----- Extracted entries
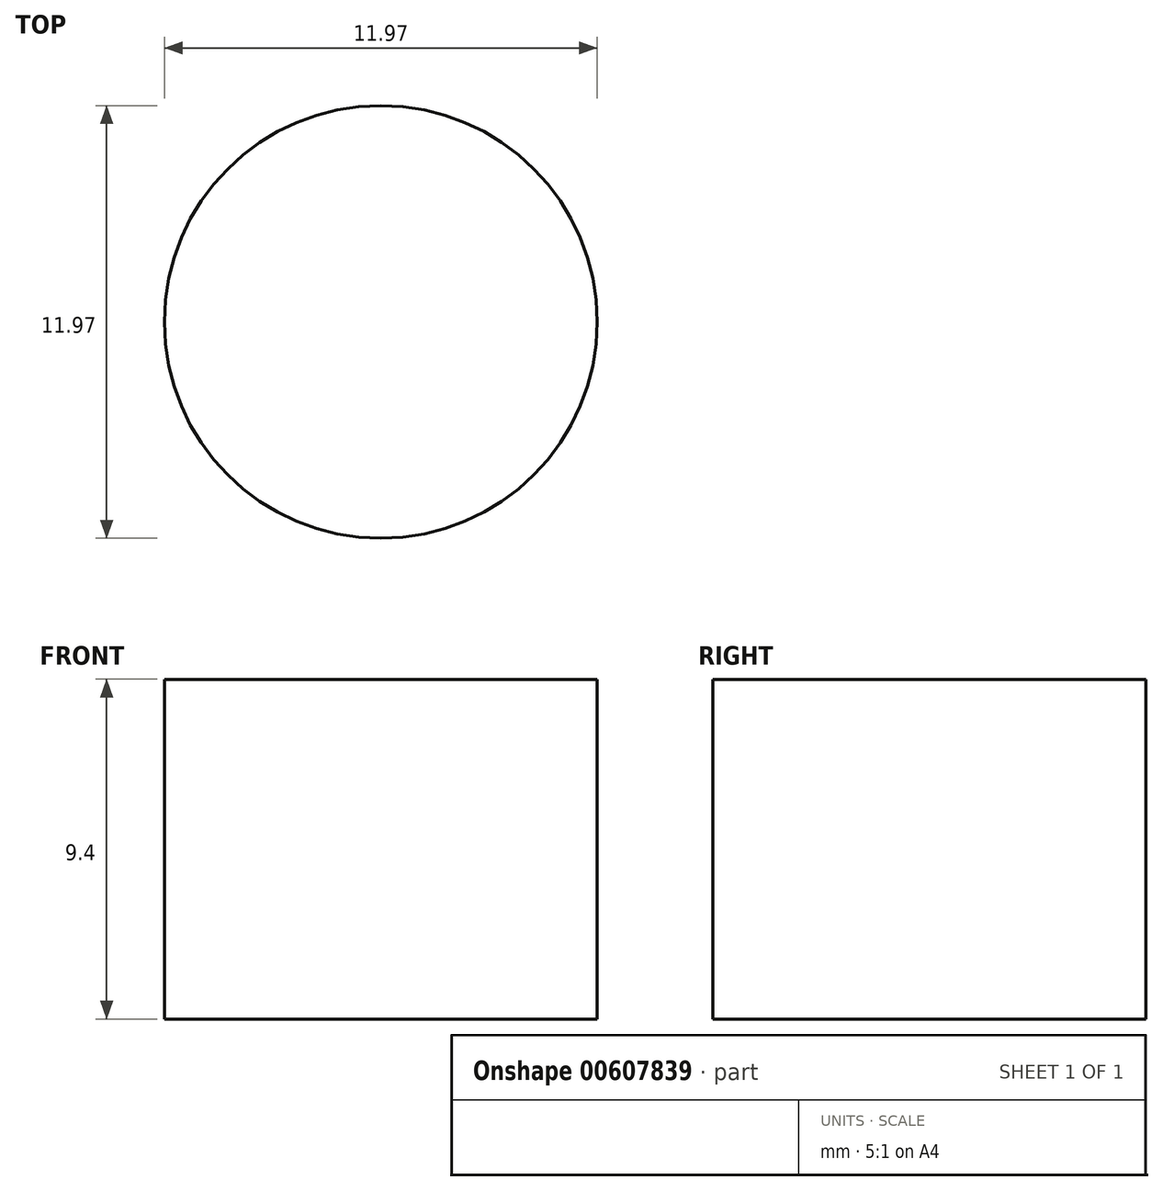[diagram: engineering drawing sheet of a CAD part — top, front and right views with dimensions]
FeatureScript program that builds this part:
annotation { "Feature Type Name" : "Feature", "Feature Type Description" : "" }
export const myFeature = defineFeature(function(context is Context, id is Id, definition is map)
    precondition{}
    {
        {
            var Q0;
            Q0=qCreatedBy(makeId("Top.planeOp"),FACE);
            var sketch = newSketch(context, id + "F0", { "sketchPlane" : qUnion([Q0])});
            skFitSpline(sketch, "E0", {"points": [v(-46, -42.9) * mm, v(-17.1, 34.94) * mm, v(23.83, -43.44) * mm], "startDerivative": vector(53.36, 235.08) * mm, "endDerivative": vector(86.14, -233.69) * mm});
            skSolve(sketch);
        }
        {
            var Q0;
            Q0=qCreatedBy(makeId("Top.planeOp"),FACE);
            var sketch = newSketch(context, id + "F1", { "sketchPlane" : qUnion([Q0])});
            skFitSpline(sketch, "E1", {"points": [v(-46, -43.23) * mm, v(-18.38, -23.65) * mm, v(24.18, -44.07) * mm], "startDerivative": vector(56.03, 61.14) * mm, "endDerivative": vector(83.58, -59.5) * mm});
            skSolve(sketch);
        }
        {
            var Q0;
            Q0=qCreatedBy(makeId("Top.planeOp"),FACE);
            var sketch = newSketch(context, id + "F2", { "sketchPlane" : qUnion([Q0])});
            skCircle(sketch, "E2", {"center": v(-16, 16.07) * mm, "radius": 5.99 * mm});
            skSolve(sketch);
        }
        {
            var Q0;
            Q0=qCreatedBy(makeId("Top.planeOp"),FACE);
            var sketch = newSketch(context, id + "F3", { "sketchPlane" : qUnion([Q0])});
            skSolve(sketch);
        }
        {
            var Q0;
            Q0 = qSketchRegion(id + "F3", true);
            var Q1;
            Q1 = qSketchRegion(id + "F0", true);
            var Q2;
            Q2 = qSketchRegion(id + "F1", true);
            var Q3;
            Q3 = qSketchRegion(id + "F0", true);
            var Q4;
            Q4 = qSketchRegion(id + "F2", true);
            var Q5;
            Q5 = qSketchRegion(id + "F1", true);
            var Q6;
            Q6 = qSketchRegion(id + "F0", true);
            var Q7;
            Q7 = qSketchRegion(id + "F3", true);
            extrude(context, id + "F4", {"entities" : qUnion([Q0, Q1, Q2, Q3, Q4, Q5, Q6, Q7]), "depth" : 9.4 * mm, "offsetDistance" : 25.4 * mm});
        }
        {
            var Q0;
            Q0=sQuery(id+"F1.wireOp",EDGE,"E1");
            var Q1;
            Q1=sQuery(id+"F0.wireOp",EDGE,"E0");
            extrude(context, id + "F5", {"bodyType" : ToolBodyType.SURFACE, "surfaceEntities" : qUnion([Q0, Q1]), "depth" : 9.4 * mm, "offsetDistance" : 25.4 * mm});
        }
    });
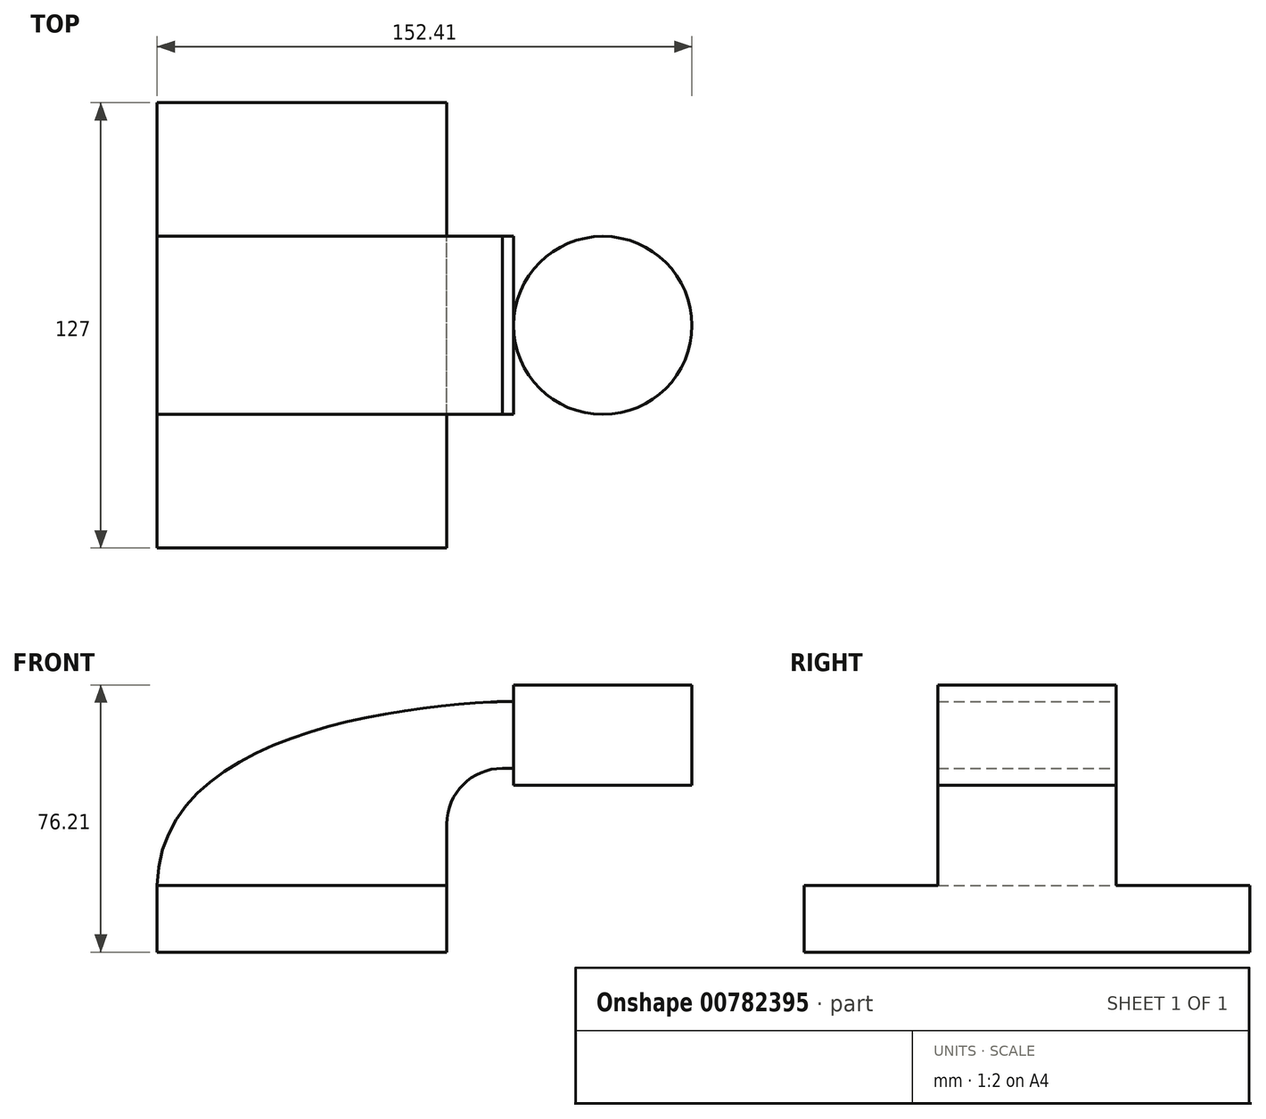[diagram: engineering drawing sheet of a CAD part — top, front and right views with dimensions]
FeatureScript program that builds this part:
annotation { "Feature Type Name" : "Feature", "Feature Type Description" : "" }
export const myFeature = defineFeature(function(context is Context, id is Id, definition is map)
    precondition{}
    {
        {
            var Q0;
            Q0=qCreatedBy(makeId("Front.planeOp"),FACE);
            var sketch = newSketch(context, id + "F0", { "sketchPlane" : qUnion([Q0])});
            skLineSegment(sketch, "E0.bottom", {"start": v(41.27, 9.53) * mm, "end": v(-41.28, 9.53) * mm});
            skLineSegment(sketch, "E0.top", {"start": v(41.28, -9.52) * mm, "end": v(-41.27, -9.52) * mm});
            skLineSegment(sketch, "E0.left", {"start": v(41.28, 9.53) * mm, "end": v(41.28, -9.52) * mm});
            skLineSegment(sketch, "E0.right", {"start": v(-41.28, 9.53) * mm, "end": v(-41.27, -9.52) * mm});
            skPoint(sketch, "E0.middle", {"position": v(0, 0) * mm});
            skLineSegment(sketch, "E1.bottom", {"start": v(111.13, 66.68) * mm, "end": v(60.33, 66.68) * mm});
            skLineSegment(sketch, "E1.top", {"start": v(111.13, 38.1) * mm, "end": v(60.33, 38.1) * mm});
            skLineSegment(sketch, "E1.left", {"start": v(111.13, 66.68) * mm, "end": v(111.13, 38.1) * mm});
            skLineSegment(sketch, "E1.right", {"start": v(60.33, 66.68) * mm, "end": v(60.33, 38.1) * mm});
            skPoint(sketch, "E1.middle", {"position": v(85.73, 52.39) * mm});
            skLineSegment(sketch, "E2", {"start": v(41.27, 9.53) * mm, "end": v(41.27, 27) * mm});
            skArc(sketch, "E3", {"start": v(41.27, 27) * mm, "mid": v(45.92, 38.23) * mm, "end": v(57.15, 42.88) * mm});
            skLineSegment(sketch, "E4", {"start": v(57.15, 42.88) * mm, "end": v(81.46, 42.88) * mm});
            skLineSegment(sketch, "E5.0", {"start": v(57.15, 61.93) * mm, "end": v(81.46, 61.93) * mm});
            skArc(sketch, "E5.1", {"start": v(22.23, 27) * mm, "mid": v(32.45, 51.7) * mm, "end": v(57.15, 61.93) * mm});
            skLineSegment(sketch, "E5.2", {"start": v(22.22, 9.53) * mm, "end": v(22.22, 27) * mm});
            skLineSegment(sketch, "E6", {"start": v(85.73, 38.1) * mm, "end": v(85.73, 66.68) * mm});
            skFitSpline(sketch, "E7", {"points": [v(-41.28, 9.52) * mm, v(57.15, 61.93) * mm], "startDerivative": vector(2.6, 128.18) * mm, "endDerivative": vector(94.87, 4) * mm});
            skSolve(sketch);
        }
        {
            var Q0;
            Q0=makeQuery(id+"F0.imprint","IMPRINT",FACE,{"disambiguationData":[TD([[makeQuery(id+"F0.imprint","IMPRINT",EDGE,{"derivedFrom":sQuery(id+"F0.wireOp",EDGE,"E0.top")}),-1.0]])]});
            extrude(context, id + "F1", {"entities" : qUnion([Q0]), "endBound" : BoundingType.SYMMETRIC, "depth" : 127 * mm, "offsetDistance" : 25.4 * mm});
        }
        {
            var Q0;
            {var subQ1=sQuery(id+"F0.wireOp",EDGE,"E2");Q0=makeQuery(id+"F0.imprint","IMPRINT",FACE,{"disambiguationData":[TD([[makeQuery(id+"F0.imprint","IMPRINT",EDGE,{"derivedFrom":subQ1}),1.0]])]});}
            var Q1;
            {var subQ3=sQuery(id+"F0.wireOp",EDGE,"E5.2");Q1=makeQuery(id+"F0.imprint","IMPRINT",FACE,{"disambiguationData":[TD([[makeQuery(id+"F0.imprint","IMPRINT",EDGE,{"derivedFrom":subQ3}),1.0]])]});}
            extrude(context, id + "F2", {"entities" : qUnion([Q0, Q1]), "operationType" : NewBodyOperationType.ADD, "endBound" : BoundingType.SYMMETRIC, "depth" : 50.8 * mm, "offsetDistance" : 25.4 * mm});
        }
        {
            var Q0;
            {var subQ6=sQuery(id+"F0.wireOp",EDGE,"E6");Q0=makeQuery(id+"F0.imprint","IMPRINT",FACE,{"disambiguationData":[TD([[makeQuery(id+"F0.imprint","IMPRINT",EDGE,{"derivedFrom":subQ6}),1.0]])]});}
            var Q1;
            Q1=sQuery(id+"F0.wireOp",EDGE,"E6");
            revolve(context, id + "F3", {"operationType" : NewBodyOperationType.ADD, "surfaceOperationType" : NewSurfaceOperationType.NEW, "entities" : qUnion([Q0]), "axis" : qUnion([Q1]), "revolveType" : RevolveType.FULL});
        }
    });
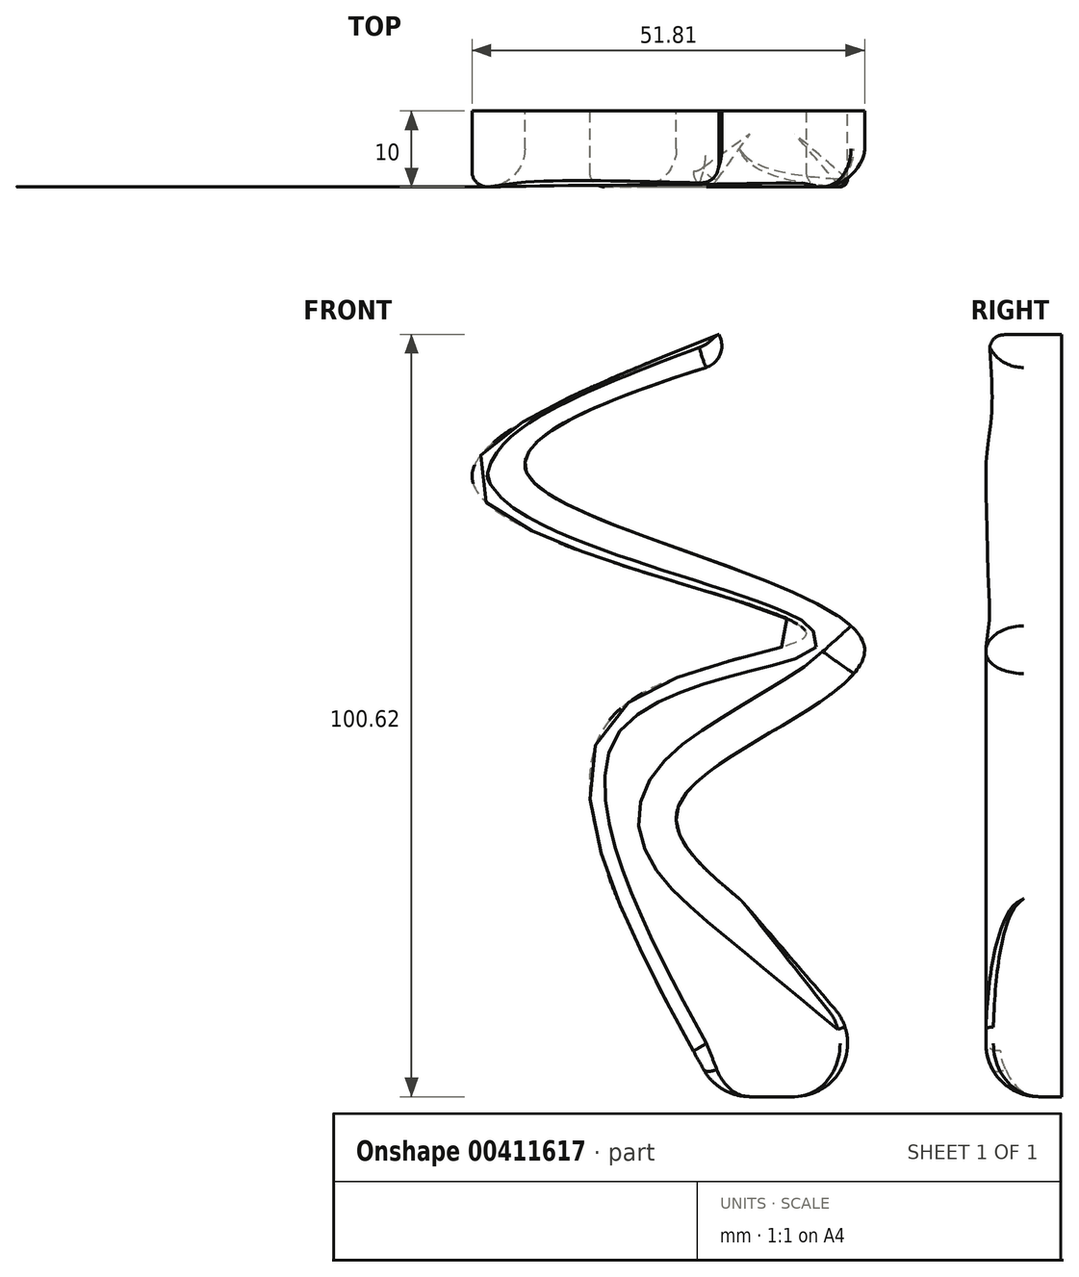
----------
- What you are asked to do
Please list every line in the items that contains the string "endDerivative".

- Answer to this problem
            skFitSpline(sketch, "E0", {"points": [v(-46, -42.9) * mm, v(-17.1, 34.94) * mm, v(23.83, -43.44) * mm], "startDerivative": vector(53.36, 235.08) * mm, "endDerivative": vector(86.14, -233.69) * mm});
            skFitSpline(sketch, "E1", {"points": [v(-46, -43.23) * mm, v(-18.38, -23.65) * mm, v(24.18, -44.07) * mm], "startDerivative": vector(56.03, 61.14) * mm, "endDerivative": vector(83.58, -59.5) * mm});
            skFitSpline(sketch, "E7", {"points": [v(-41.28, 9.52) * mm, v(57.15, 61.93) * mm], "startDerivative": vector(2.6, 128.18) * mm, "endDerivative": vector(94.87, 4) * mm});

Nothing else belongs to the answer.